Muhammad professed to derive from Heaven, and he has inserted in the Koran, not only a body of religious doctrines, but political maxims, civil and criminal laws, and theories of science. The gospel, on the contrary, only speaks of the general relations of men to God and to each other - beyond which it inculcates and imposes no point of faith. This alone, besides a thousand other reasons, would suffice to prove that the former of these religions will never long predominate in a cultivated and democratic age, whilst the latter is destined to retain its sway at these as at all other periods.


12 comments:

Art Deco said...

He's placing 2d or 3d in some polls. The top candidates as of this moment include three people who've never held public office before and a freshman member of Congress who called Addison Mitchell McConnell a liar on the floor of the Senate. That's a flunking grade delivered to the GOP Capitol Hill nexus, and, of course, Lindsey Graham exemplified that nexus by making a nuisance 'demand' that Carson apologise.

JMS said...

This quote by Tocqueville, a man who struggled with Catholicism his entire life, tells me he was rather uninformed about Islam: “Tocqueville criticized the Koran for being merely a compromise between spiritualism and materialism, saying that although the Koran was an advance over polytheism, it was far inferior to the Gospel.”
31 Tocqueville, letter to Kergorlay, March 21, 1838, (Euvres completes, V, 354. http://www.jstor.org/stable/pdf/286138.pdf?acceptTC=true

Sadly, Carson’s Muslim-bashing is in line with the long American traditions of anti-Catholicism and anti-Semitism, where the Catholic (JFK in the 1960 election) and Jewish (when Father Coughlin addressed the Democratic National convention in 1932) faiths were either incompatible with American principles and values, and/or inherently disloyal to our nation. Fortunately, Carson, Jindal et al and the Republican base are out of step with the general electorate, where 60% of Americans said they could vote for a Muslim president, while only 58% could vote for an atheist candidate.

From what I have seen and read, most of the media has missed the crucial exchange with Chuck Todd where Carson displayed his historical and constitutional ignorance.

CHUCK TODD: So do you believe that Islam is consistent with the Constitution?
DR. BEN CARSON: No, I don't, I do not.

**Data section**
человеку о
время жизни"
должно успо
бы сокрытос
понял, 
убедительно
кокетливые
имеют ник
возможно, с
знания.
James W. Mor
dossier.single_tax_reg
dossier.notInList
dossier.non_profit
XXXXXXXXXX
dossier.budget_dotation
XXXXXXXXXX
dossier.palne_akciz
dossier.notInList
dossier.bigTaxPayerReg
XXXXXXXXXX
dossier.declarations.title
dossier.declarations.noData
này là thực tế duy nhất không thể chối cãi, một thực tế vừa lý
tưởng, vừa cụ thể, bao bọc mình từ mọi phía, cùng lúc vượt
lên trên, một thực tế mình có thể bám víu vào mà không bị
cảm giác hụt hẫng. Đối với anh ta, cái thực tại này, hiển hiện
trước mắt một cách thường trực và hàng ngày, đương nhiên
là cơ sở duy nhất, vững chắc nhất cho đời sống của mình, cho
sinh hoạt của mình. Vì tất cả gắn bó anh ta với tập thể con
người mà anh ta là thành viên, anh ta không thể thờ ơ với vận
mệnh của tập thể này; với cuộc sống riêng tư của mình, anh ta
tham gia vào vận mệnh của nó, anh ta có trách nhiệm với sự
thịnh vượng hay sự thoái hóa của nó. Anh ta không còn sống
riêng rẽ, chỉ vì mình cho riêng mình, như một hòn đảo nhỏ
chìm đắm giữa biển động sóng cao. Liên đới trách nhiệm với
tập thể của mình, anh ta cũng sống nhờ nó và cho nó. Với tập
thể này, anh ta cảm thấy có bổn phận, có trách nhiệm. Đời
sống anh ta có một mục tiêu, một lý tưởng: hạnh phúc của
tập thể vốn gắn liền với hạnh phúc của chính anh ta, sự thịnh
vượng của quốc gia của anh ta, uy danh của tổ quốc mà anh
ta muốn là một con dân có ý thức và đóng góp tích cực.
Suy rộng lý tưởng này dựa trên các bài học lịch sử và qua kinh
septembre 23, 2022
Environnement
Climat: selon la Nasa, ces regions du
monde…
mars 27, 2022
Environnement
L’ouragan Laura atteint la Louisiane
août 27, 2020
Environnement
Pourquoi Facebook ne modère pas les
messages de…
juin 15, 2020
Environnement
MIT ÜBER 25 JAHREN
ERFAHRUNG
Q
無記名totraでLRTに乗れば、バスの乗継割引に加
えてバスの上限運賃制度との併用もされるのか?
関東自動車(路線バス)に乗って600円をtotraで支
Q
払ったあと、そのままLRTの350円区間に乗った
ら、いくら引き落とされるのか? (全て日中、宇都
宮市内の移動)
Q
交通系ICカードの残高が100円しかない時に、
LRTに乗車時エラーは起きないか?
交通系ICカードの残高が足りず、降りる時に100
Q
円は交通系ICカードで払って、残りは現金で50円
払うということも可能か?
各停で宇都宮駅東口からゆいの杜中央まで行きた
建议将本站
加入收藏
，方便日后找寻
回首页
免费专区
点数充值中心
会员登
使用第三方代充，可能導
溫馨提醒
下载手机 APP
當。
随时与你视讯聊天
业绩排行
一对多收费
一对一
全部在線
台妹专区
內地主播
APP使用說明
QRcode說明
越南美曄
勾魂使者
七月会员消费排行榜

**Your tasks**
A. In the passage on Tocqueville and Islam, list each thing that the first paragraph says Muhammad inserted in the Koran.
B. Rewrite the records from their start down through the line containing "sống anh ta", putting "dossier.listed" wherever "dossier.notInList" appears and keeping everything else the same.

**Answer section**
A.
- a body of religious doctrines
- political maxims
- civil and criminal laws
- theories of science

B.
человеку о
время жизни"
должно успо
бы сокрытос
понял, 
убедительно
кокетливые
имеют ник
возможно, с
знания.
James W. Mor
dossier.single_tax_reg
dossier.listed
dossier.non_profit
XXXXXXXXXX
dossier.budget_dotation
XXXXXXXXXX
dossier.palne_akciz
dossier.listed
dossier.bigTaxPayerReg
XXXXXXXXXX
dossier.declarations.title
dossier.declarations.noData
này là thực tế duy nhất không thể chối cãi, một thực tế vừa lý
tưởng, vừa cụ thể, bao bọc mình từ mọi phía, cùng lúc vượt
lên trên, một thực tế mình có thể bám víu vào mà không bị
cảm giác hụt hẫng. Đối với anh ta, cái thực tại này, hiển hiện
trước mắt một cách thường trực và hàng ngày, đương nhiên
là cơ sở duy nhất, vững chắc nhất cho đời sống của mình, cho
sinh hoạt của mình. Vì tất cả gắn bó anh ta với tập thể con
người mà anh ta là thành viên, anh ta không thể thờ ơ với vận
mệnh của tập thể này; với cuộc sống riêng tư của mình, anh ta
tham gia vào vận mệnh của nó, anh ta có trách nhiệm với sự
thịnh vượng hay sự thoái hóa của nó. Anh ta không còn sống
riêng rẽ, chỉ vì mình cho riêng mình, như một hòn đảo nhỏ
chìm đắm giữa biển động sóng cao. Liên đới trách nhiệm với
tập thể của mình, anh ta cũng sống nhờ nó và cho nó. Với tập
thể này, anh ta cảm thấy có bổn phận, có trách nhiệm. Đời
sống anh ta có một mục tiêu, một lý tưởng: hạnh phúc của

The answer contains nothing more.